This repository provides pre-trained wav2vec 2.0 and HuBERT models for Chinese speech. It targets researchers and developers working on Chinese Automatic Speech Recognition (ASR) and related speech processing tasks, offering significant improvements in character error rate (CER) compared to traditional FBank features.
How It Works
The project leverages the Fairseq toolkit to train wav2vec 2.0 and HuBERT models on 10,000 hours of diverse Chinese speech data from WenetSpeech. This self-supervised approach learns robust speech representations from unlabeled audio, which are then used as feature extractors for downstream ASR tasks. The pre-trained models can be integrated into ASR architectures like Conformer by summing hidden layer representations, replacing conventional acoustic features.

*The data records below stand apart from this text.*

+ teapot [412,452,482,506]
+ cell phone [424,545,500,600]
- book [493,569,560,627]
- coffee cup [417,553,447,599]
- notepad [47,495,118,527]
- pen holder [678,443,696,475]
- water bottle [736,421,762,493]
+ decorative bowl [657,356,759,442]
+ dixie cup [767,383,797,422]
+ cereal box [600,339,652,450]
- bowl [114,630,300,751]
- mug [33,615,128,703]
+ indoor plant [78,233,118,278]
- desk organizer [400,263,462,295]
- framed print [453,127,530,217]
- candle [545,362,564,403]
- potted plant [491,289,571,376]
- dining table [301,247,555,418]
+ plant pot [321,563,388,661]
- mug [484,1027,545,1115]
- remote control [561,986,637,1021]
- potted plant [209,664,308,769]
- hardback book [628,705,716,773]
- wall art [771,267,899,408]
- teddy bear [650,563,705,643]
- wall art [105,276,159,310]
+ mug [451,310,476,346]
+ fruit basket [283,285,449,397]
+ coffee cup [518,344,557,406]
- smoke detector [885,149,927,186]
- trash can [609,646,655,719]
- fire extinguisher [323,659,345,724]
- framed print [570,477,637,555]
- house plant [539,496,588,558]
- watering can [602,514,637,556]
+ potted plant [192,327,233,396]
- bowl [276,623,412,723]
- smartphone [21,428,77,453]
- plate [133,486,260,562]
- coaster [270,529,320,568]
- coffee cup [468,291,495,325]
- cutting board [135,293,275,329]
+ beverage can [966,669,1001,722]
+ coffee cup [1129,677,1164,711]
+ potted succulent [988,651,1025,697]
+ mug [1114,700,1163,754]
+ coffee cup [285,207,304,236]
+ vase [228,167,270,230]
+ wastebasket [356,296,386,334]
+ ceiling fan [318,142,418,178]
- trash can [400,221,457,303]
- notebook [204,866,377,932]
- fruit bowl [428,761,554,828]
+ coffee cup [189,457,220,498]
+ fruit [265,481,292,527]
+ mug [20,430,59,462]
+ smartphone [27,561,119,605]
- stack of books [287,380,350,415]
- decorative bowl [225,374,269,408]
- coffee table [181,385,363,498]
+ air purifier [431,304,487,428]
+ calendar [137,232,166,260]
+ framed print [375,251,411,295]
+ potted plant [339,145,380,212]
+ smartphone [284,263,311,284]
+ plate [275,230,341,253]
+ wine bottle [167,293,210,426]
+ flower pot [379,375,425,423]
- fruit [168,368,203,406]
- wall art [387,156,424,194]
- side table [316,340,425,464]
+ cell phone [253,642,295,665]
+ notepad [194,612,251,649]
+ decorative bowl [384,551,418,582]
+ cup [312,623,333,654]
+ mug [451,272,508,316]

Quick Start & Requirements
- Installation: Requires
fairseq
and transformers
Python packages.
- Dependencies: PyTorch,
soundfile
. GPU with CUDA is recommended for inference.
- Models: Available for download via Baidu Pan (with extraction codes) and Hugging Face.
- Usage: Python code examples are provided for both Fairseq and Hugging Face model loading and feature extraction.
Highlighted Details
- Trained on 10,000 hours of Chinese data from WenetSpeech, covering 10 major recording scenarios.
- Offers both BASE and LARGE model sizes for wav2vec 2.0 and HuBERT.
- Demonstrates significant CER reduction on Aishell and WenetSpeech datasets when used with Conformer ASR models.
- The LARGE HuBERT model achieves a CER of 3.3% on the Aishell test set using 178h of training data.
Maintenance & Community
- Developed by TencentGameMate.
- Project is cited by GPT-SoVITS.
- References extensive academic work in speech processing.
Licensing & Compatibility
- The repository itself does not explicitly state a license.
- Models are provided via Hugging Face, subject to their terms.
- The underlying frameworks (Fairseq, Transformers) have permissive licenses (MIT).
Limitations & Caveats
- Models are pre-trained on audio only and require fine-tuning with labeled text data for ASR tasks.
- Baidu Pan download links may have regional restrictions or require specific clients.
- The project does not include a specific tokenizer, necessitating its creation for fine-tuning.